> In a merger of this scale all the big powers (US, EU, China, and I assume also UK now) have basically veto right.
> There are countless examples where country 1 has stopped a merger between a company from country 2 and one from country 3.
From what I've seen, the only method of enforcement for a third-party country is to ban the sale of goods in their respective markets following the merger (like GE/Honeywell in the early 2000s). Would that even be possible in this case?
Not sure how this is enforced. Generally the merger falls apart if there are any indications of this happening.
Don't forget that these are public companies and a stopped merger can affect their stock. Besides, major investors would eat the board alive if they put the company in such situation.
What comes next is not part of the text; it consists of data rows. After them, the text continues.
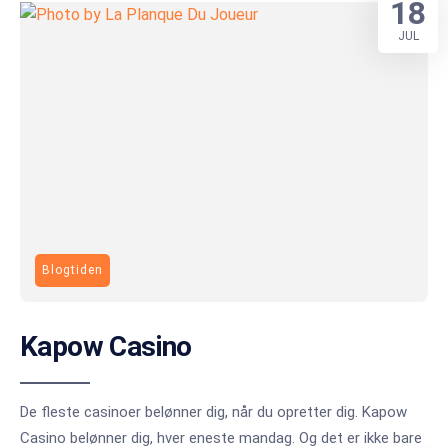
18
JUL
Blogtiden
Kapow Casino
De fleste casinoer belønner dig, når du opretter dig. Kapow
Casino belønner dig, hver eneste mandag. Og det er ikke bare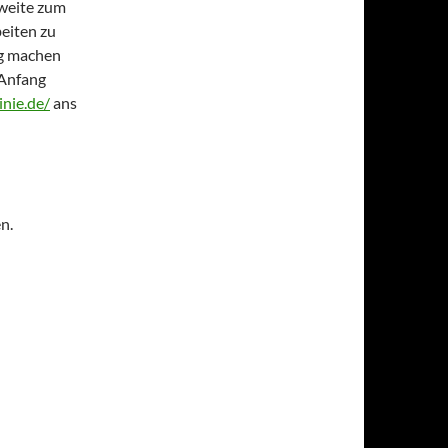
tweite zum
beiten zu
ig machen
 Anfang
inie.de/
ans
n.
Antitrust regulators power is determined by the size of the market, not the location of the company HQ.
Antitrust regulators for big markets like the US, EU can effectively block mergers from any internationally operating company. Both AMD and Nvidia need access to EU - their customers certainly do.
> Antitrust regulators power is determined by the size of the market, not the location of the company HQ.
> Antitrust regulators for big markets like the US, EU can effectively block mergers from any internationally operating company. Both AMD and Nvidia need access to EU - their customers certainly do.
They could block the merger and if the companies decided to go ahead with it anyway, the EU would ban imports. But, wouldn't that further consolidate the market?
What I mean is, in what practical way could the EU ban ARM/Nvidia from their market, considering these manufacturers' chips are in many devices? Would that mean devices with those components would also be banned?
What I'm trying to get at is, with a sufficiently large merger, the emerging company may produce products so ubiquitous that it would be impractical to bar them from your economy, due to the widespread use of their products and their integration into other products.
Not that I disagree with you, but ARM doesn’t sell hardware—they sell licenses to designs of the aforesaid. Nonetheless, don’t forget that nVidia, insofar as it sells hardware in the EU, would definitely be within the scope of local anti-trust authorities.
I don’t see this being much liked by those authorities, either. nVidia is clearly interested in doing this deal because it will give them competitive advantages, and it’s pretty clear by their behaviour versus other firms (including Apple!) that they have so much of that already that they don’t have to “play nice”. Giving them further purview to do as they please is basically what anti-trust is designed to prevent, whether you focus on industry relations or the ascendant on consumers.